Unless I am mistaken, the user will have to reboot Mozilla to try
the next search. That is really bad. 

Comment 76

17 years ago
I've looked at Problem #1 a bit further and it seems that
the problem is a bit more complex than I had described above.
It seems that if you pick certain Japanese words, you can
do more than 1 search at a time. When you use some other word,
it does not work until you use some other data that do not have
this problem. One example of a problem word is "Ni-hon" (Japan
in Kanji). I have not been able to do any search with it.

Comment 77

17 years ago
I used win32 build ID 2000071008 on WinNT 4 Japanese and I can search Japanese 
strings more than once.
First, I searched "mail" in Japanese then got some results.
Then I searched "homepage" in Japanese then got additional results and they were 
appended to the search result.
And I searched "welcome" in Japanese  then got additional results and they were 
appended to the search result.
So I cannot reproduce the problem.
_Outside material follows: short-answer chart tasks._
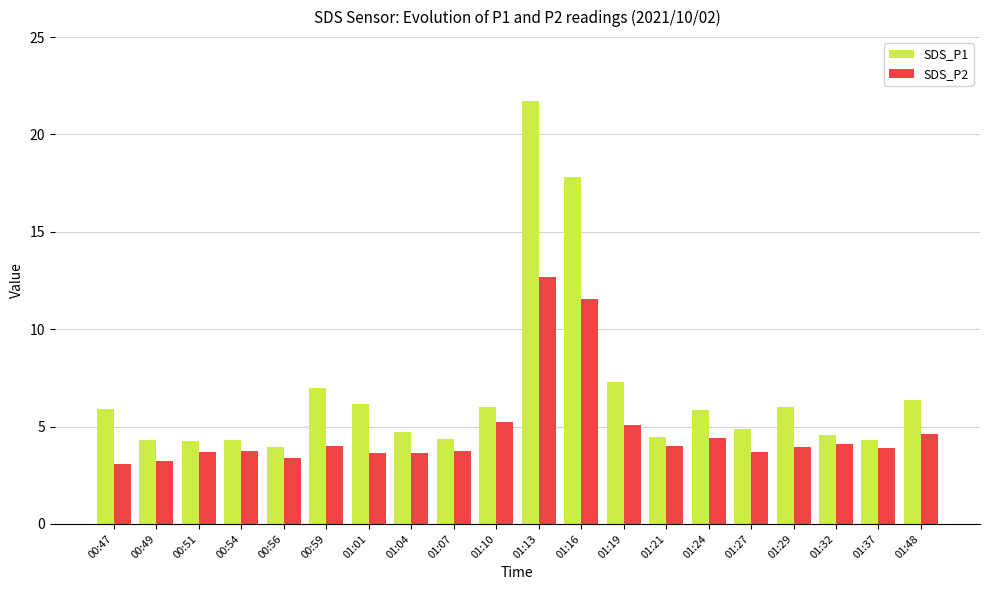

At which category does the chart reach its peak across all series?

01:13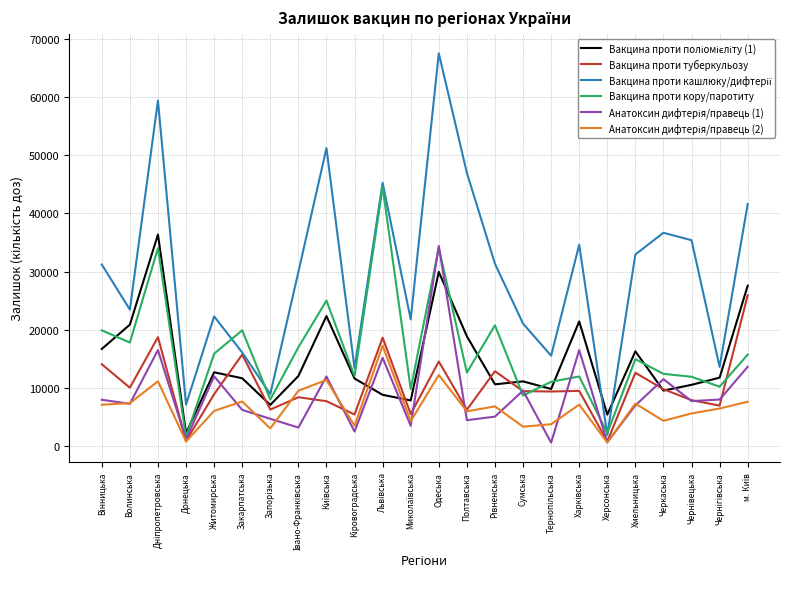

Which category has the highest value across all series?

Одеська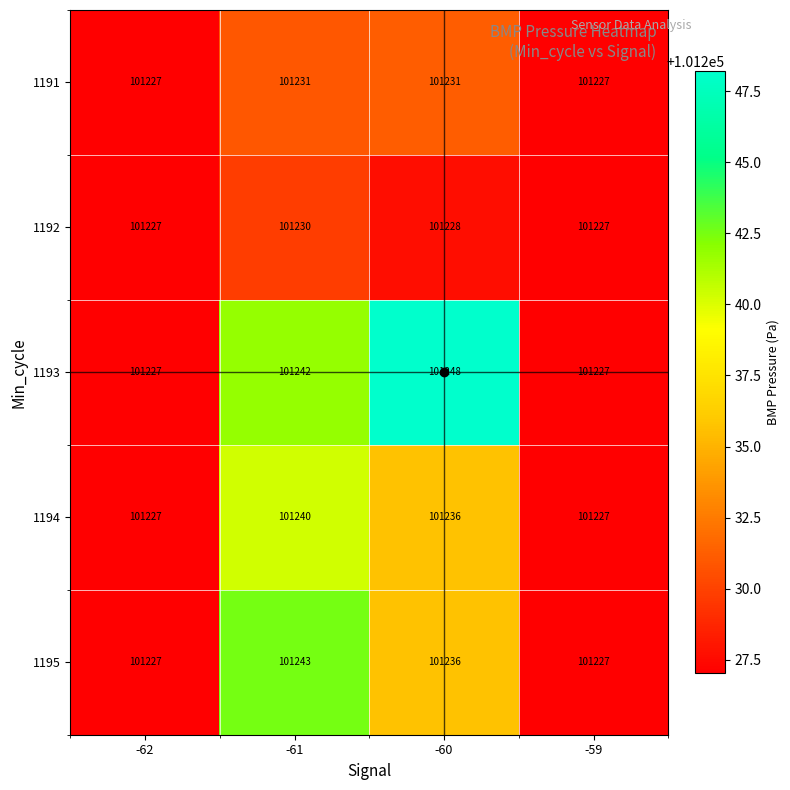

What is the minimum value for 1194?

101227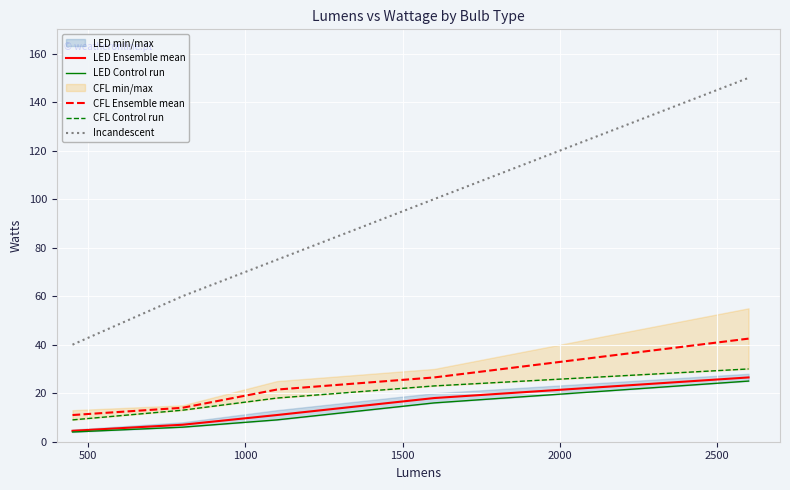

True or false: Incandescent and CFL Ensemble mean cross at least once.

False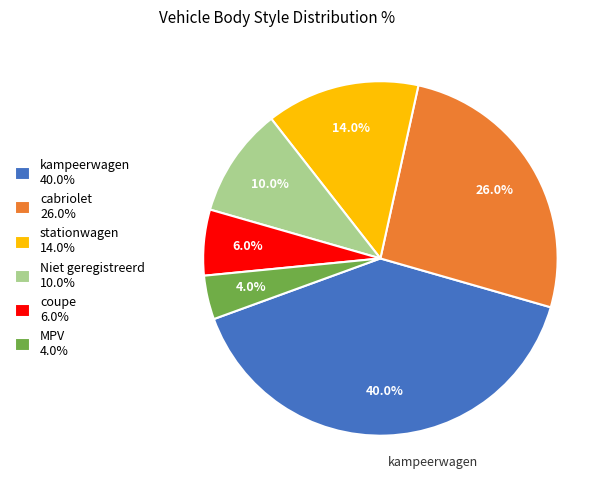

To the nearest percent, what is the average slice percentage?

17%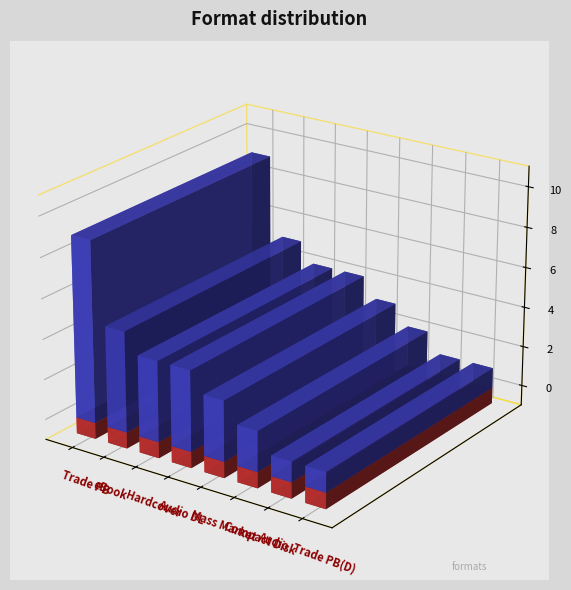

The value at Trade Paperback (deluxe) is 2. True or false?

True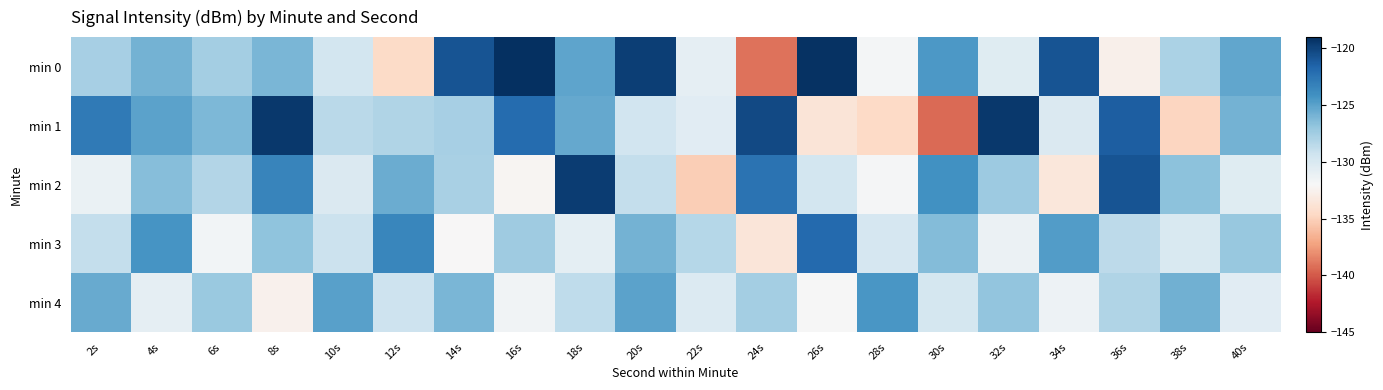

What is the spread (max minus min) of values at 16s?

13.3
There may be a condition to reproduce this. 
Anyway, I prefer the problem to be filed separately.

Comment 78

17 years ago
Would you try "nihon" in Kanji and see if that works?

Comment 79

17 years ago
There seems to be another problem in search string
formation to send to the server. See the SCOPUS bug
we dealt with for Communicator, Bug ID 343598. The example
string described there, Hiragana "a", causes a server
error in Mozilla.

Comment 80

17 years ago
Please file seperate bug instead reopen this feature bug. Individual bugs will 
help us track different cases. 

Comment 81

17 years ago
OK. I'll verify that the basic Intl IMAP functionality is 
There are soem misses and they will be filed as separate bugs.
Last Resolved: 17 years ago17 years ago
Resolution: --- → FIXED

Comment 82

17 years ago
** Checked on 7/10/2000 Win32, Mac, and Linux builds **

On the above builds, basic non-ASCII search function is now
working as long the search keys match the default view charset
set in the Preferences dilaog.
Marking it verifies ad fixed.
We will file new bugs for thsi new feature in separate bugs.
Product: MailNews → Core
Product: Core → MailNews Core
You need to log in before you can comment on or make changes to this bug.